# Lesetext
--------------------

19. August 2024
Betriebsverfassungsrecht
Mitbestimmung beim Arbeitsentgelt
Das Bundesarbeitsgericht hat entschieden, dass der Betriebsrat mitbestimmen darf, wenn der Arbeitgeber die Regeln für Gratifikationen ändert.

Nach Paragraf 87 Absatz 1 Nummer 10 Betriebsverfassungsgesetz (BetrVG) hat der Betriebsrat in Fragen der betrieblichen Lohngestaltung ein Mitbestimmungsrecht. Dies gilt insbesondere bei der Aufstellung und Änderung von Entlohnungsgrundsätzen und der Einführung und Anwendung von neuen Entlohnungsmethoden sowie deren Änderung. Die betriebliche Lohngestaltung betrifft die Festlegung abstrakter Kriterien zur Bemessung der Leistung des Arbeitgebers, die dieser zur Abgeltung der Arbeitsleistung des Arbeitnehmers oder sonst mit Rücksicht auf das Arbeitsverhältnis insgesamt erbringt.

Die Strukturformen des Entgelts einschließlich ihrer näheren Vollzugsformen unterliegen der Mitbestimmung. Die Entlohnungsgrundsätze im Sinne des Paragrafen 87 Absatz 1 Nummer 10 BetrVG umfassen die abstrakt-generellen Grundsätze zur Lohnfindung. Sie legen das System fest, nach dem das Arbeitsentgelt für die Belegschaft oder Teile der Belegschaft ermittelt oder bemessen werden soll. Sie definieren die allgemeinen Vorgaben, die die Grundlage für die Vergütung der Arbeitnehmerinnen und Arbeitnehmer bilden. Die Grundentscheidung für eine Vergütung nach Zeit oder nach Leistung sowie die daraus folgende Ausgestaltung des Systems sind ebenfalls zu nennen.

--------------------

# Datensätze

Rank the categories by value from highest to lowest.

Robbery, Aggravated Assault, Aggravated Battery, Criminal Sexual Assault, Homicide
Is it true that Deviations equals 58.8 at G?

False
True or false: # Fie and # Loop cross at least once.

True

--------------------

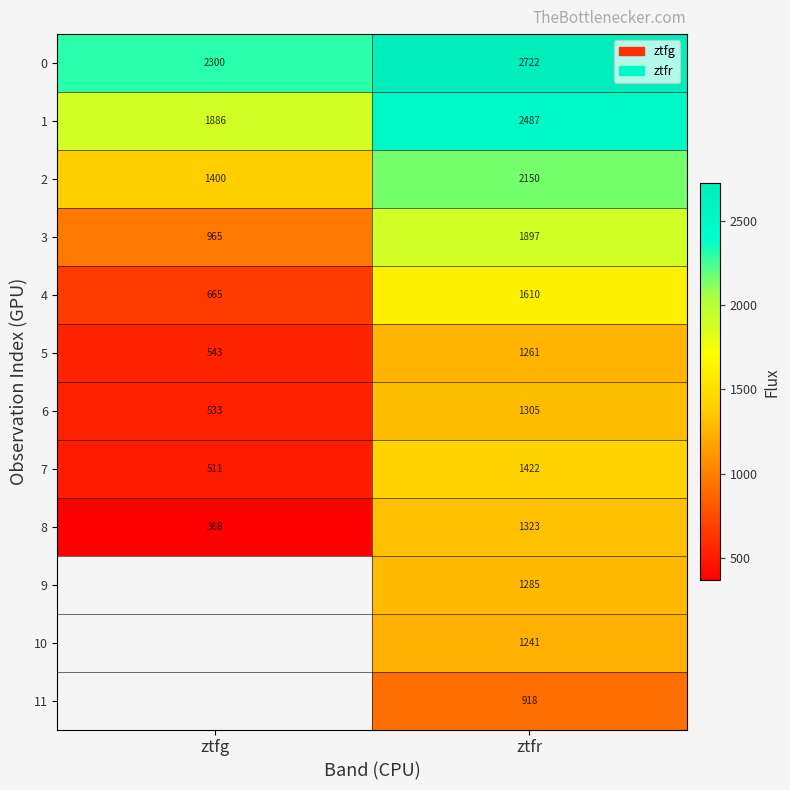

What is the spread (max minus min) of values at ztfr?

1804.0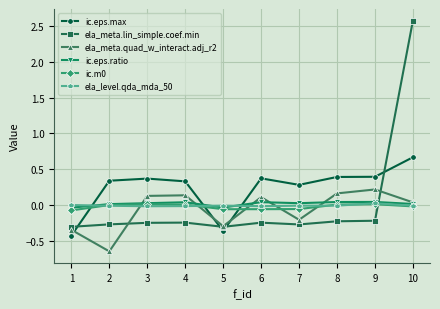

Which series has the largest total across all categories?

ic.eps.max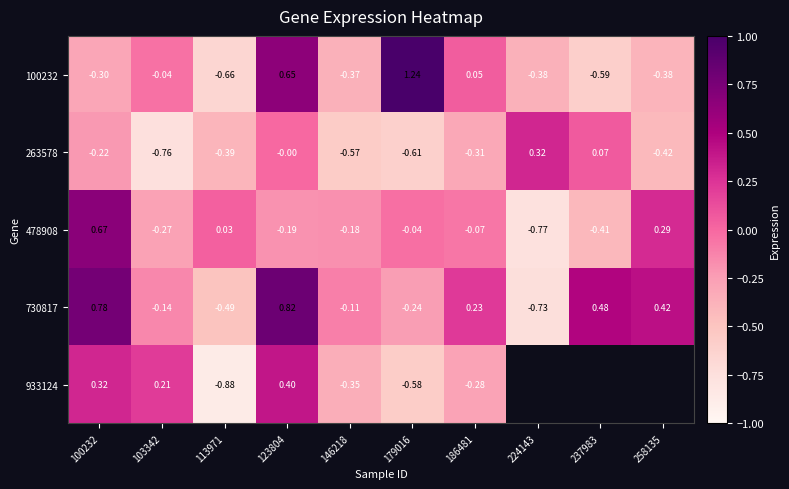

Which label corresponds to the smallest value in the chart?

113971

--------------------

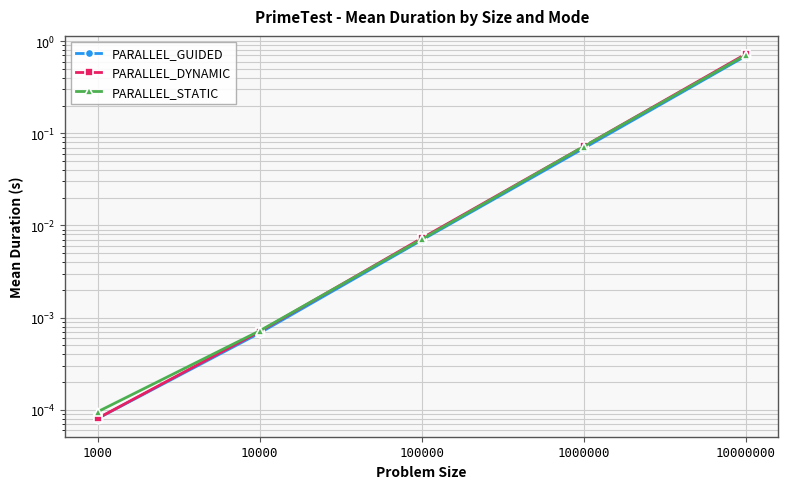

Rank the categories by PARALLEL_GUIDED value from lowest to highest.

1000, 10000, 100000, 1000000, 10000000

--------------------

# Aufgabenstellung
Nenne alle Vorgänge, die im Text zur Mitbestimmung beim Arbeitsentgelt in dem Satz ab „Dies gilt insbesondere“ als Fälle des Mitbestimmungsrechts aufgezählt werden. Für diese Aufgabe sind die Daten ohne Bedeutung.

# Lösung
- Aufstellung von Entlohnungsgrundsätzen
- Änderung von Entlohnungsgrundsätzen
- Einführung von neuen Entlohnungsmethoden
- Anwendung von neuen Entlohnungsmethoden
- Änderung der Entlohnungsmethoden